A New Sourcebook of Indian Art

Written by on January 31, 2023

Every year since I first had the pleasure of studying art history at university, I have longed for a sourcebook “detailing” art from India.

I am sometimes quite annoyed with publications with “global” in their titles that continue to reduce tones of art historical material from South Asian countries like India and Pakistan into a few pages, while chapters on Eurocentric art seem never-ending. Thus, every semester, I continue to hunt for the best possible written sources for my undergraduate students who are keen to learn — critically and in depth — about the many distinct aspects of art in South Asia. I am highly relieved to report that now a title compiling remarkable research on the subject is finally available to academics, students, and general readers.

* _RECORDED INFORMATION_
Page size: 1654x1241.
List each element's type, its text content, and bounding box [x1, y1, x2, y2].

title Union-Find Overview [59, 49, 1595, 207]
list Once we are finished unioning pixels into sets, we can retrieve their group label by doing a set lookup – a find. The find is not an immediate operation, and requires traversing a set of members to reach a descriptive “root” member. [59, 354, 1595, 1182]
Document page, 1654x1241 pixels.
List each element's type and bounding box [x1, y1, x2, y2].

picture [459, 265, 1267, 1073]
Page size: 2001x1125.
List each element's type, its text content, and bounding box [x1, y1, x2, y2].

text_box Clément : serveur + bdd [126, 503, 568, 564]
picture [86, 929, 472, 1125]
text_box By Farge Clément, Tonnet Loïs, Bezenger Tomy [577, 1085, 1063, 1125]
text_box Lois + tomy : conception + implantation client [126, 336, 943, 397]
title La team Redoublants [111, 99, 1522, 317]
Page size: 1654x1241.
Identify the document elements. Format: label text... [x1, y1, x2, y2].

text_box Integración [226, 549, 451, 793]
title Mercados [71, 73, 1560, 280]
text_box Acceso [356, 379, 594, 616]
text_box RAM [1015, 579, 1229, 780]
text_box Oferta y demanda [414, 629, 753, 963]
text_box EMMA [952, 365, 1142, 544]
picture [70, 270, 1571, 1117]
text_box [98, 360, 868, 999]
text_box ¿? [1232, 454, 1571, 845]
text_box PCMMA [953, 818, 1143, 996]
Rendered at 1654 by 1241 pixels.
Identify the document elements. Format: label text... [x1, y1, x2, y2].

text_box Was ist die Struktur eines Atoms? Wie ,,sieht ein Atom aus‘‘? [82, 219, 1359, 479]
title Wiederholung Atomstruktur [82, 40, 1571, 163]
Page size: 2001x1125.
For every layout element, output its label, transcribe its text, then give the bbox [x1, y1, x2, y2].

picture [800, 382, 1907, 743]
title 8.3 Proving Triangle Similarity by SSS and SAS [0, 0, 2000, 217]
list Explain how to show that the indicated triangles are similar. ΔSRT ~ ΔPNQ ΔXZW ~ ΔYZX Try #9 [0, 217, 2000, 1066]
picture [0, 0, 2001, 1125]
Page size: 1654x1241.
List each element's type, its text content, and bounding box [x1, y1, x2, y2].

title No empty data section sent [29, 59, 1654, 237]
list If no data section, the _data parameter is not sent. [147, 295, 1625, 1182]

* _WHAT TO PRODUCE_
Please pull out the passage in the sourcebook review from "Written by on" to "and general readers.", word for word.

* _THE SOLUTION_
Written by on January 31, 2023

Every year since I first had the pleasure of studying art history at university, I have longed for a sourcebook “detailing” art from India.

I am sometimes quite annoyed with publications with “global” in their titles that continue to reduce tones of art historical material from South Asian countries like India and Pakistan into a few pages, while chapters on Eurocentric art seem never-ending. Thus, every semester, I continue to hunt for the best possible written sources for my undergraduate students who are keen to learn — critically and in depth — about the many distinct aspects of art in South Asia. I am highly relieved to report that now a title compiling remarkable research on the subject is finally available to academics, students, and general readers.